# Work request:
Each entry is to be given again precisely, and no picture may be carried over.

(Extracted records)
┌──

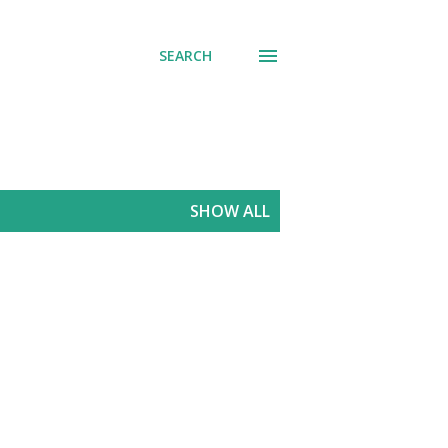
SEARCH
SHOW ALL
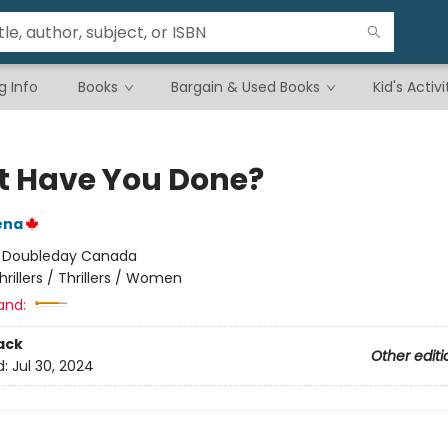
g Info
Books
Bargain & Used Books
Kid's Activi
 Have You Done?
ena
:
Doubleday Canada
hrillers / Thrillers / Women
and:
ack
Other editi
d:
Jul 30, 2024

└──

# Result of this exercise:
SEARCH
SHOW ALL
g Info
Books
Bargain & Used Books
Kid's Activi
 Have You Done?
ena
:
Doubleday Canada
hrillers / Thrillers / Women
and:
ack
Other editi
d:
Jul 30, 2024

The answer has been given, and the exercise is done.